As part of our safety considerations we planned for the worst case scenario - that we lost a kayak. Therefore each kayak contained food, shelter and clothing for two people as well and also carried it's own set of communication and signalling devices.

Paddling Wear

Water temperatures in the Pacific Northwest rarely exceed 10 deg C. As a result hypothermia is the leading cause of death in kayaking accidents that occur in these waters.

We dressed for the water temperature, not air temp - farmer john wetsuits and paddling jackets or drysuits were worn almost every day. We viewed our paddling gear as being safety equipment should we capsize.

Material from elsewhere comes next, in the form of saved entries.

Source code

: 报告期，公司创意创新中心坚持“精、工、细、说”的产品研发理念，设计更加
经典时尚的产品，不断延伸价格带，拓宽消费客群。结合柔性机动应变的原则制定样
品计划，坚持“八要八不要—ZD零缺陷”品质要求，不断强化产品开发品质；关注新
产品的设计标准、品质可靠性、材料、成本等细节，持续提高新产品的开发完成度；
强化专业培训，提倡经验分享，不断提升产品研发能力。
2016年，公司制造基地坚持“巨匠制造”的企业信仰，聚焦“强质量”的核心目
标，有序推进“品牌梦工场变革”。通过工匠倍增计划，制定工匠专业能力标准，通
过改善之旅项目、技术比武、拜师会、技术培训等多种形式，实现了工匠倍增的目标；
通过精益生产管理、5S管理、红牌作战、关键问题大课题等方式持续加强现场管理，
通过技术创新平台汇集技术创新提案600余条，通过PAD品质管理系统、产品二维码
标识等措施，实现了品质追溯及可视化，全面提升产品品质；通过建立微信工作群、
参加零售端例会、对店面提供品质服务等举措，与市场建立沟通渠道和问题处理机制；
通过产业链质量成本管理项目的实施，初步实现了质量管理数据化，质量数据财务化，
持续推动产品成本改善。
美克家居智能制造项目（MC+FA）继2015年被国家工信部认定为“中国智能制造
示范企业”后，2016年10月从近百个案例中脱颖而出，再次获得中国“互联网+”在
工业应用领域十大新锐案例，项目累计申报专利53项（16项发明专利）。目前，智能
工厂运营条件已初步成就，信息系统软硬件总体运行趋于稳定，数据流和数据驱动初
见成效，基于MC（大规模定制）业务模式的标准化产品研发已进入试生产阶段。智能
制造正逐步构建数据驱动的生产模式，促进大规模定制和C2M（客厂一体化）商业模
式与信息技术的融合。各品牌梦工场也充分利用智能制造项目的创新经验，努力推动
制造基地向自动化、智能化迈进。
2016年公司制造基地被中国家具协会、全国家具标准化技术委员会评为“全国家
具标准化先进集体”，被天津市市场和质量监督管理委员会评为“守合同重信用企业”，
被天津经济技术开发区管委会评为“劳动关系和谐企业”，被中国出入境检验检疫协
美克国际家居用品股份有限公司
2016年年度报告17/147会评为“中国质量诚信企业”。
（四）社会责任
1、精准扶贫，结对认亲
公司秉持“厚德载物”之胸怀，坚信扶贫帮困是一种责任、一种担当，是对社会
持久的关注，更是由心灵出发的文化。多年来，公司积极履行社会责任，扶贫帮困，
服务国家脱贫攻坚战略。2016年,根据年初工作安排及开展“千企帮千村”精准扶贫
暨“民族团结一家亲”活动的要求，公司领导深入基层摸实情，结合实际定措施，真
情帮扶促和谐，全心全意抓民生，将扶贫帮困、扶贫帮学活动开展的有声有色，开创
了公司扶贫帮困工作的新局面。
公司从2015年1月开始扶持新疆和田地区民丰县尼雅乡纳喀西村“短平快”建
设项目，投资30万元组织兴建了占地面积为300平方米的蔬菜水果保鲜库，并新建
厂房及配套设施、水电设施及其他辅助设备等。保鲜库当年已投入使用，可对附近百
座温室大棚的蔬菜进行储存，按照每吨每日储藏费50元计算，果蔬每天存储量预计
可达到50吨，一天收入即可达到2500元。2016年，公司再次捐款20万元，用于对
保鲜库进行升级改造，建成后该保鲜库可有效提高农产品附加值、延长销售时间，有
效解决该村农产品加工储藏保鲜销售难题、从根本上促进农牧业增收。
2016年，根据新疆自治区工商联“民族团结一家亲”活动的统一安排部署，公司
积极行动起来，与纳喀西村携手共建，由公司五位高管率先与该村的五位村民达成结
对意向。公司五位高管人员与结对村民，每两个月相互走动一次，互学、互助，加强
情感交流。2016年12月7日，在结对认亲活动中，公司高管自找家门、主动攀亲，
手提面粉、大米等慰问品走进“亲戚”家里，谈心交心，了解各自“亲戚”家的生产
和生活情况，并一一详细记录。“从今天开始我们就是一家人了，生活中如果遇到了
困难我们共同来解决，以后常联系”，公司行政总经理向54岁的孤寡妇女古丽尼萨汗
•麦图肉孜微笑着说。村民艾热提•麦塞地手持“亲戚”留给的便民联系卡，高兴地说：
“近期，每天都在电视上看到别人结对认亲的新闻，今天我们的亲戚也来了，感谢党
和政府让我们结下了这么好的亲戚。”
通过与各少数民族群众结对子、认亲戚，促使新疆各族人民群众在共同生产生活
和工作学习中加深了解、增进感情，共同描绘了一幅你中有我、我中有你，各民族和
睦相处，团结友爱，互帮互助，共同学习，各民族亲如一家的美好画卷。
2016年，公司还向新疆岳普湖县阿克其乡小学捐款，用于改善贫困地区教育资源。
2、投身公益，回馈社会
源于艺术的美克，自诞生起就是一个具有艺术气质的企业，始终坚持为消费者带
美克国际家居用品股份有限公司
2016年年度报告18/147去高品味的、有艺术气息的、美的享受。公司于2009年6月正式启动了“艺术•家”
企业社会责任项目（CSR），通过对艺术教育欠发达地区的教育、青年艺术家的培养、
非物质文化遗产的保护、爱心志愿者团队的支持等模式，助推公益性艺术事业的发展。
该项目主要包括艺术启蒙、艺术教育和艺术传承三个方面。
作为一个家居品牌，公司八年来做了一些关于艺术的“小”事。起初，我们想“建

Thankfully air temperatures were typically mild so we rarely became overheated.


Communications & Signalling

We carried two hand-held VHF radios, one for each kayak. With these we were able to receive the continuous marine radio broadcasts supplied by Environment Canada in BC and NOAA in Alsaka. Both agencies provide an incredible service and by monitoring weather synopses and forecasts we were able to stay informed of weather changes and plan accordingly.

The downside of handheld VHFs is their limited transmitting power. It is debatable that we would have been able to reach the coastguard from remote locations. However in the seven months we were on the water we only had one day where we didn't have a boat pass within hailing distance.

We carried a set of flares in each kayak that consisted off; 1 rocket flare, 3 pencil flares and 1 smoke flare.

Would these have been sufficient in the case of an emergency? Thankfully we never had to find out!

    Kev in his wetsuit using the back-up for our VHF radios - crystal ball gazing.